Background: Homeopathy is a complementary medicine widely used around the world. Despite extensive use of homeopathy for cancer and other serious conditions with reported success, clinical and laboratory research has been equivocal, and no rigorous research has been done on cancer. In 1999, the US National Cancer Institute evaluated the effects of homeopathic treatment of cancer from a clinic in India and has released a request for protocols to conduct further research into this treatment. Therefore, the authors conducted a series of carefully controlled laboratory studies evaluating the effects of commonly used homeopathic remedies in cell and animal models of prostate cancer. Study Design: One hundred male Copenhagen rats were randomly assigned to either treatment or control groups after inoculation with prostate tumor cells. Methods: Prostate tumor cells DU-145, LNCaP, and MAT-LyLu were exposed to 5 homeopathic remedies. Male Copenhagen rats were injected with MAT-LyLu cells and exposed to the same homeopathic remedies for 5 weeks. In vitro outcomes included tumor cell viability and apoptosis gene expression. In vivo outcomes included tumor incidence, volume, weight, total mortality, proliferating cell nuclear antigen (PCNA) expression, apoptotic cell death (terminal deoxynucleotidyl transferase mediated d-uridine triphosphate nick end labeling), and gene expression (rAPO-multiprobe). Results: There were no effects on cell viability or gene expression in 3 prostate cell lines with any remedies at any exposure time. There was a 23% reduction in tumor incidence (P < .0001), and for animals with tumors, there was a 38% reduction in tumor volume in homeopathy-treated animals versus controls (P < .02). At time of killing, experimental animals with tumors had a 13% lower average tumor weight (P < .05). Tumors in these treated animals showed a 19% increase in apoptotic cell death (P < .05) and reduced PCNA-positive cells. Conclusions: The findings indicate that selected homeopathic remedies for the present study have no direct cellular anticancer effects but appear to significantly slow the progression of cancer and reduce cancer incidence and mortality in Copenhagen rats injected with MAT-LyLu prostate cancer cells.

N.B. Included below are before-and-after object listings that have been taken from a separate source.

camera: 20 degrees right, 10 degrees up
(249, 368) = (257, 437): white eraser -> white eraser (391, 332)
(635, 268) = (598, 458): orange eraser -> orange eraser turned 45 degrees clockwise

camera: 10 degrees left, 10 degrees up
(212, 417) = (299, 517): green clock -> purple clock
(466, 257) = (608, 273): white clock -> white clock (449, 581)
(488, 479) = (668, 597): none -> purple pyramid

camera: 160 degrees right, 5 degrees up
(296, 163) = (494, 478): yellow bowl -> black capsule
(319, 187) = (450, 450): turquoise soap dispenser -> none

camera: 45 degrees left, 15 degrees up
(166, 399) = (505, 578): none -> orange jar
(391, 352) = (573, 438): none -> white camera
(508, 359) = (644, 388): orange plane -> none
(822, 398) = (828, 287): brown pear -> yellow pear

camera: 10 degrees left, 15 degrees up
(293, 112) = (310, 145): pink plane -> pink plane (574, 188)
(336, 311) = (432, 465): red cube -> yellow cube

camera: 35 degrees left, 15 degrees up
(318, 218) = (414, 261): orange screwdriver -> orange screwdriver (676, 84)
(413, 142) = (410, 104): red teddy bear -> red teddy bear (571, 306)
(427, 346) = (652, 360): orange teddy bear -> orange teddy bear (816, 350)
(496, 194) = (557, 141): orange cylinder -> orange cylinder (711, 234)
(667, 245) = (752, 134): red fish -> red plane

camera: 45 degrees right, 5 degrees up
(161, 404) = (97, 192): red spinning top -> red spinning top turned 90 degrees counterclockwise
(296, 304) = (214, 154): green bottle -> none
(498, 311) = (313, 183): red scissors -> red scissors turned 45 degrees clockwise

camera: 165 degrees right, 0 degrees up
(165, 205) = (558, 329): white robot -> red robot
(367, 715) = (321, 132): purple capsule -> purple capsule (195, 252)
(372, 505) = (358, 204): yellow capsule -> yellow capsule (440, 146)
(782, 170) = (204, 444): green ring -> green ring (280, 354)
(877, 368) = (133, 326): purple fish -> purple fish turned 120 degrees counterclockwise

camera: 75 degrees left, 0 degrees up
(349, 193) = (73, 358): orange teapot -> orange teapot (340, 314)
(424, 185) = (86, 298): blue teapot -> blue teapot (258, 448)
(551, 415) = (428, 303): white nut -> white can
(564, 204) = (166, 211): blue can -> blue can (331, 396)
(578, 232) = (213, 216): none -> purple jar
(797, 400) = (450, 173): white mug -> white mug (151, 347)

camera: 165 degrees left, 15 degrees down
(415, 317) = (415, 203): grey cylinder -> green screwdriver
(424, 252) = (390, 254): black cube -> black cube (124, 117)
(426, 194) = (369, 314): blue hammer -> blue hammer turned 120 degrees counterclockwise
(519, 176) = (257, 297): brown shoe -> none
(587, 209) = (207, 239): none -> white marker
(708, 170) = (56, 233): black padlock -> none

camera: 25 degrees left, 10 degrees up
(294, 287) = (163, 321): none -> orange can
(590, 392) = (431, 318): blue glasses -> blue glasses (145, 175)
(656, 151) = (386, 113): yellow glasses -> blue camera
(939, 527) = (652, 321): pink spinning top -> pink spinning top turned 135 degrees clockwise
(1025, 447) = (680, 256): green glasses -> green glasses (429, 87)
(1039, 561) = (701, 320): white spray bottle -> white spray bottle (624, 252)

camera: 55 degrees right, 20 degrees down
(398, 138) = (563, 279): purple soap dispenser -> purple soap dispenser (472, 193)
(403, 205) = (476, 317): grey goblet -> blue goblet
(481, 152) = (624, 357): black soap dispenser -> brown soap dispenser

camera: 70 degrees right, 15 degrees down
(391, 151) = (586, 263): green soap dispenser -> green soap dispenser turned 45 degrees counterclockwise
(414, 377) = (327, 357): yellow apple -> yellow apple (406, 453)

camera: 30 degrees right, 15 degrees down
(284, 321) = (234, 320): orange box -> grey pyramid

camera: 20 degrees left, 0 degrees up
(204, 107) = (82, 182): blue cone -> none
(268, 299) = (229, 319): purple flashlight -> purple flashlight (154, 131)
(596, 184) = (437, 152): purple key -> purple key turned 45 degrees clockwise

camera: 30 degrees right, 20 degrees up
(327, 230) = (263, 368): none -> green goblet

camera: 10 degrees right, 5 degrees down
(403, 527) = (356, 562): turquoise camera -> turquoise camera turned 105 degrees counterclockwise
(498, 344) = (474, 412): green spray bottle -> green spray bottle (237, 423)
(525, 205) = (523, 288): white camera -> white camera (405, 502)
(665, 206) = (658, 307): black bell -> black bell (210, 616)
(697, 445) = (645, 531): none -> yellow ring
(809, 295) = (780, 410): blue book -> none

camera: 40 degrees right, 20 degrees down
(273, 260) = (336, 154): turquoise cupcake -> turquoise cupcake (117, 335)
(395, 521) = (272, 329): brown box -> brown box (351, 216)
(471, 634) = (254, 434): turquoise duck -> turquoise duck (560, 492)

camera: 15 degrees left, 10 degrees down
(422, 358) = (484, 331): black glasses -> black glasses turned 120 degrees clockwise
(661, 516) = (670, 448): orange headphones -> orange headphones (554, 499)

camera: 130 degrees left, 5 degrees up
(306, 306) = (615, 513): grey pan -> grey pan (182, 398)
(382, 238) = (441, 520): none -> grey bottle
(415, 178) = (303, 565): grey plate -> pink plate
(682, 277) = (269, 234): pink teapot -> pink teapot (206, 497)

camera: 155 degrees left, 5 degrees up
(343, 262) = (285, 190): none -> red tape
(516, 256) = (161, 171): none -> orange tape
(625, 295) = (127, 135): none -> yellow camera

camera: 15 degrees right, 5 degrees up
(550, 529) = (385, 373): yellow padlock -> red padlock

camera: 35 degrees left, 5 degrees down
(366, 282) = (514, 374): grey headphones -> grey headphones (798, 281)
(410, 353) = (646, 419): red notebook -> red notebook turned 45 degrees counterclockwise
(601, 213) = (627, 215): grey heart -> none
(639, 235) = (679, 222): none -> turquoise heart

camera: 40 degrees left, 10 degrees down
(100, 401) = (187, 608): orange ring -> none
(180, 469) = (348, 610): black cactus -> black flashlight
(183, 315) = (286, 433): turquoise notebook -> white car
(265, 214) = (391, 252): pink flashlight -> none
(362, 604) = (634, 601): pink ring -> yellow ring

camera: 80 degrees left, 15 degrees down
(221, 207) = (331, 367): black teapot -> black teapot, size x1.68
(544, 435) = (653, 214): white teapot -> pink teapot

Effect of homeopathic treatment on gene expression in Copenhagen rat tumor tissues.

Background: Increasing evidence suggests that the inability to undergo apoptosis is an important factor in the development and progression of prostate cancer. Agents that induce apoptosis may inhibit tumor growth and provide therapeutic benefit. In a recent study, the authors found that certain homeopathic treatments produced anticancer effects in an animal model. In this study, the authors examined the immunomodulating and apoptotic effects of these remedies. Materials and Methods: The authors investigated the effect of a homeopathic treatment regimen containing Conium maculatum, Sabal serrulata, Thuja occidentalis, and a MAT-LyLu Carcinosin nosode on the expression of cytokines and genes that regulate apoptosis. This was assessed in prostate cancer tissues, extracted from animals responsive to these drugs, using ribonuclease protection assay or reverse transcription polymerase chain reaction. Results: There were no significant changes in mRNA levels of the apoptotic genes bax, bcl-2, bcl-x, caspase-1, caspase-2, caspase-3, Fas, FasL, or the cytokines interleukin (IL)–1α, IL-1β, tumor necrosis factor (TNF)–β, IL-3, IL-4, IL-5, IL-6, IL-10, TNF-α, IL-2, and interferon-γ in prostate tumor and lung metastasis after treatment with homeopathic medicines. Conclusions: This study indicates that treatment with the highly diluted homeopathic remedies does not alter the gene expression in primary prostate tumors or in lung metastasis. The therapeutic effect of homeopathic treatments observed in the in vivo experiments cannot be explained by mechanisms based on distinct alterations in gene expression related to apoptosis or cytokines. Future research should explore subtle modulations in the expression of multiple genes in different biological pathways.